In 1961, Taiwan had a GDP per capita of $153. (And in 2011 it is  $20,629.) Food was not as abundant as it is now. It would be lucky for a parent not to have to worry about feeding his kids. And most kids were constantly in a state of hunger, yearning for anything to eat. In the movie Dust in the Wind, 戀戀風塵(lian4 lian4 feng chen2), a kid was scolded by his mom because he was so hungry that he ate all the toothpaste and powder for upset stomach. The scene did remind many people of their hungry childhood and adolescence.

For some poor family, they couldn’t even afford rice every day, not to mention meats. Most people had to wait until festivals such as the Chinese New Year to have meats like pork, chicken or fish. That was what festivals were about, especially for the growing and always-hungry kids—food.

Apart from festivals, it would be occasions such as wedding banquets for people to have a feast, 打牙祭(da3 ya2 ji4), literally meaning worshiping your teeth. Very often all family members, young or old, dressed up and headed for the banquet excited. They had to give their 紅包(hong2 ba), the red envelope as a gift. Getting a full and merry meal was to be expected.

It was the host’s responsibility to feed the guests well. It stood to reason for people to abandon their usual thrift for a while for such occasions like a wedding or a worship to God. Rich and yummy dishes were served one by one until people ate and drank to their heart’s content.

More often than not, there was too much food. People just looked at the later dishes and sighed, “I’m too full for these.” They put down their chalk sticks and gave up.

What about the leftovers? Throw them away? It was considered a sin that would be condemned by God. People of that time never threw anything edible away; thus came this dish菜尾.

The leftovers were gathered in buckets and given to the relatives, good friends or helping neighbors besides the hosting family. They had to be re-boiled so that they wouldn’t rot away. The ingredients all depended on what were served and left.

Frankly speaking, I myself don’t have much memory about this course, even though I’ve read and heard people telling me how delicious it is. I was lucky and was never that “hungry” as many of my peers. I was not born to a rich family, but I’ve never starved as a kid. Perhaps that’s because my parents only had three kids, not 6 or 8 as most of the families had back then. Or perhaps my father, a teacher, thought the course was unhygienic and never brought it back.

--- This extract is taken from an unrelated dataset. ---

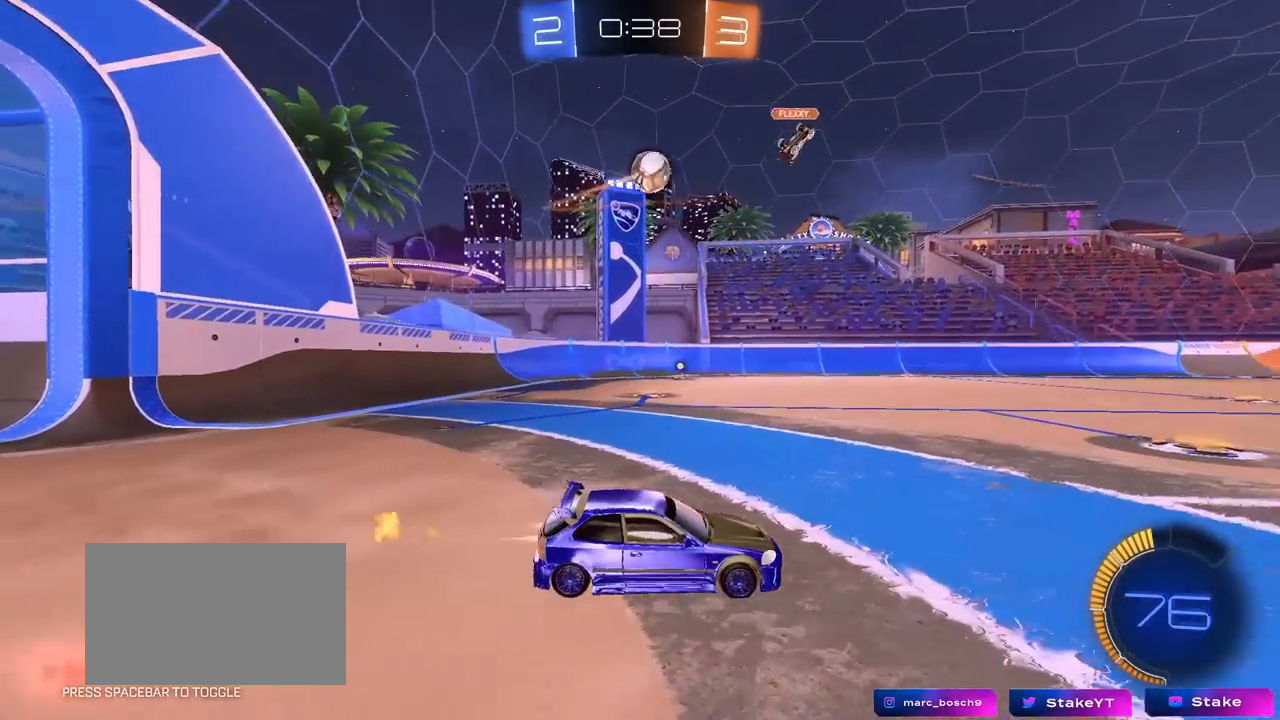
{"keys": ["d", "s"], "mouse": ["right"], "mouse_move": "still", "events": [[183, "a", "down"], [317, "a", "up"], [417, "mouse_left", "up"], [417, "w", "up"], [467, "d", "down"], [467, "mouse_right", "down"], [500, "s", "down"]]}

I once saw a notice outside a diner in my neighborhood that they served菜尾. Too bad I didn’t have the chance to taste it before it was closed. No matter how it is cooked today, I think, it would never taste the same as it did, the real leftovers.

In the course of my writing this, my 15-year-old daughter approached my computer. “What is 菜尾?” she asked. I explained to her. “Gross!” she exclaimed and left. Same response as I have imaged you would have.


Did it really taste that good? Or is it just that we were too hungry?